#### DIRECTIONS FOR THIS TASK
Nothing but an exact reprint of the records is to be returned.

#### Saved entries

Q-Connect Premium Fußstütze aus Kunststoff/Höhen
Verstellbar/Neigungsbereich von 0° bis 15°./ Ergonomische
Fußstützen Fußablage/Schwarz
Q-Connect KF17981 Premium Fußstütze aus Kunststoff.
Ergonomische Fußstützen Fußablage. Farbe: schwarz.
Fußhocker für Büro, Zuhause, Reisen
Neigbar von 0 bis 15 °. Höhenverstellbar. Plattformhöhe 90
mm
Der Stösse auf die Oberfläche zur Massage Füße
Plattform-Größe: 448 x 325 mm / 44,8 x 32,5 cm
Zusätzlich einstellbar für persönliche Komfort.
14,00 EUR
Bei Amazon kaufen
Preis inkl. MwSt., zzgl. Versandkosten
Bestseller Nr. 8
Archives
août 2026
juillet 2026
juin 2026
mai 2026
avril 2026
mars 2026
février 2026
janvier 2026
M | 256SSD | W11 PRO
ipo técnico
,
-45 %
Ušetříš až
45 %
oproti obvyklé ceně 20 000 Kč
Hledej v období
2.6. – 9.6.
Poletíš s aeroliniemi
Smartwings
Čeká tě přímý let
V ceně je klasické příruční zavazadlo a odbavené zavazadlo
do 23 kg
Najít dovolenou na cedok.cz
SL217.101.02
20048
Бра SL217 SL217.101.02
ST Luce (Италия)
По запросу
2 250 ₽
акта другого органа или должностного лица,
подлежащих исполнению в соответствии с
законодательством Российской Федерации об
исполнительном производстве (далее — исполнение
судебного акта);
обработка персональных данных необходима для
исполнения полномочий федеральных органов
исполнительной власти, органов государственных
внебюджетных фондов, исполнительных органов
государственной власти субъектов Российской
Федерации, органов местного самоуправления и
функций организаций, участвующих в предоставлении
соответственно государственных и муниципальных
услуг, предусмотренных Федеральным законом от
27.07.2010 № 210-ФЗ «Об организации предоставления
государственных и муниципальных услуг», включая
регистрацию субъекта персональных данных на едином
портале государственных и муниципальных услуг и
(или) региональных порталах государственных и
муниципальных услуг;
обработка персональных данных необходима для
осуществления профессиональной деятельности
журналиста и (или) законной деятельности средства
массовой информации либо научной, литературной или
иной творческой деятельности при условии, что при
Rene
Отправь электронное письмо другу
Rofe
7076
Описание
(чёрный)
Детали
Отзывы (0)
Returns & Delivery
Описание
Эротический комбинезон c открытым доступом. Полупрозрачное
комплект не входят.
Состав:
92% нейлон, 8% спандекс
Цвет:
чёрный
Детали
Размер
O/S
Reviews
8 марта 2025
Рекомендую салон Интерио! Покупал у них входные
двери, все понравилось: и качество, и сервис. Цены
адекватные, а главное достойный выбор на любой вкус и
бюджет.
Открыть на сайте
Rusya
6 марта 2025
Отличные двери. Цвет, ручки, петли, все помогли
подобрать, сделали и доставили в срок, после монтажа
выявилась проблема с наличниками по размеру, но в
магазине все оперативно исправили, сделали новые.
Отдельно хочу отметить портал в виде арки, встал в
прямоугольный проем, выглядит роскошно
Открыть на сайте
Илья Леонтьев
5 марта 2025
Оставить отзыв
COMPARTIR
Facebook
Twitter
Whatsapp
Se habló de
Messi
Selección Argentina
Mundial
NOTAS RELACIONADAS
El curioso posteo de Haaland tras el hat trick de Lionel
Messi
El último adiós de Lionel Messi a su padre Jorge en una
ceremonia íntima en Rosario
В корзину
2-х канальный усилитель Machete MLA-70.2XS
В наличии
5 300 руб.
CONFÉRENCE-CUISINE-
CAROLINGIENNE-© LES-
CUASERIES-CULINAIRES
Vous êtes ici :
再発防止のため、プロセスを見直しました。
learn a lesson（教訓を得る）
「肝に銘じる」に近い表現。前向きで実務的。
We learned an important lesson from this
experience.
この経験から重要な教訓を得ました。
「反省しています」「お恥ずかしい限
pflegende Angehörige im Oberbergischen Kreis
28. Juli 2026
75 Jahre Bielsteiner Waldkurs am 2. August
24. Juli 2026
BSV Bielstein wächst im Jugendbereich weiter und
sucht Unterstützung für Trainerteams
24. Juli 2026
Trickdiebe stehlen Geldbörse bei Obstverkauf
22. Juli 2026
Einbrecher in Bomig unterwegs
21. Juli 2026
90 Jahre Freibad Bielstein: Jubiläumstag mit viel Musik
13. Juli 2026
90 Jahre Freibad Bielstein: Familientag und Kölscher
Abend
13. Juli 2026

#### RESPONSE TO THE TASK
Q-Connect Premium Fußstütze aus Kunststoff/Höhen
Verstellbar/Neigungsbereich von 0° bis 15°./ Ergonomische
Fußstützen Fußablage/Schwarz
Q-Connect KF17981 Premium Fußstütze aus Kunststoff.
Ergonomische Fußstützen Fußablage. Farbe: schwarz.
Fußhocker für Büro, Zuhause, Reisen
Neigbar von 0 bis 15 °. Höhenverstellbar. Plattformhöhe 90
mm
Der Stösse auf die Oberfläche zur Massage Füße
Plattform-Größe: 448 x 325 mm / 44,8 x 32,5 cm
Zusätzlich einstellbar für persönliche Komfort.
14,00 EUR
Bei Amazon kaufen
Preis inkl. MwSt., zzgl. Versandkosten
Bestseller Nr. 8
Archives
août 2026
juillet 2026
juin 2026
mai 2026
avril 2026
mars 2026
février 2026
janvier 2026
M | 256SSD | W11 PRO
ipo técnico
,
-45 %
Ušetříš až
45 %
oproti obvyklé ceně 20 000 Kč
Hledej v období
2.6. – 9.6.
Poletíš s aeroliniemi
Smartwings
Čeká tě přímý let
V ceně je klasické příruční zavazadlo a odbavené zavazadlo
do 23 kg
Najít dovolenou na cedok.cz
SL217.101.02
20048
Бра SL217 SL217.101.02
ST Luce (Италия)
По запросу
2 250 ₽
акта другого органа или должностного лица,
подлежащих исполнению в соответствии с
законодательством Российской Федерации об
исполнительном производстве (далее — исполнение
судебного акта);
обработка персональных данных необходима для
исполнения полномочий федеральных органов
исполнительной власти, органов государственных
внебюджетных фондов, исполнительных органов
государственной власти субъектов Российской
Федерации, органов местного самоуправления и
функций организаций, участвующих в предоставлении
соответственно государственных и муниципальных
услуг, предусмотренных Федеральным законом от
27.07.2010 № 210-ФЗ «Об организации предоставления
государственных и муниципальных услуг», включая
регистрацию субъекта персональных данных на едином
портале государственных и муниципальных услуг и
(или) региональных порталах государственных и
муниципальных услуг;
обработка персональных данных необходима для
осуществления профессиональной деятельности
журналиста и (или) законной деятельности средства
массовой информации либо научной, литературной или
иной творческой деятельности при условии, что при
Rene
Отправь электронное письмо другу
Rofe
7076
Описание
(чёрный)
Детали
Отзывы (0)
Returns & Delivery
Описание
Эротический комбинезон c открытым доступом. Полупрозрачное
комплект не входят.
Состав:
92% нейлон, 8% спандекс
Цвет:
чёрный
Детали
Размер
O/S
Reviews
8 марта 2025
Рекомендую салон Интерио! Покупал у них входные
двери, все понравилось: и качество, и сервис. Цены
адекватные, а главное достойный выбор на любой вкус и
бюджет.
Открыть на сайте
Rusya
6 марта 2025
Отличные двери. Цвет, ручки, петли, все помогли
подобрать, сделали и доставили в срок, после монтажа
выявилась проблема с наличниками по размеру, но в
магазине все оперативно исправили, сделали новые.
Отдельно хочу отметить портал в виде арки, встал в
прямоугольный проем, выглядит роскошно
Открыть на сайте
Илья Леонтьев
5 марта 2025
Оставить отзыв
COMPARTIR
Facebook
Twitter
Whatsapp
Se habló de
Messi
Selección Argentina
Mundial
NOTAS RELACIONADAS
El curioso posteo de Haaland tras el hat trick de Lionel
Messi
El último adiós de Lionel Messi a su padre Jorge en una
ceremonia íntima en Rosario
В корзину
2-х канальный усилитель Machete MLA-70.2XS
В наличии
5 300 руб.
CONFÉRENCE-CUISINE-
CAROLINGIENNE-© LES-
CUASERIES-CULINAIRES
Vous êtes ici :
再発防止のため、プロセスを見直しました。
learn a lesson（教訓を得る）
「肝に銘じる」に近い表現。前向きで実務的。
We learned an important lesson from this
experience.
この経験から重要な教訓を得ました。
「反省しています」「お恥ずかしい限
pflegende Angehörige im Oberbergischen Kreis
28. Juli 2026
75 Jahre Bielsteiner Waldkurs am 2. August
24. Juli 2026
BSV Bielstein wächst im Jugendbereich weiter und
sucht Unterstützung für Trainerteams
24. Juli 2026
Trickdiebe stehlen Geldbörse bei Obstverkauf
22. Juli 2026
Einbrecher in Bomig unterwegs
21. Juli 2026
90 Jahre Freibad Bielstein: Jubiläumstag mit viel Musik
13. Juli 2026
90 Jahre Freibad Bielstein: Familientag und Kölscher
Abend
13. Juli 2026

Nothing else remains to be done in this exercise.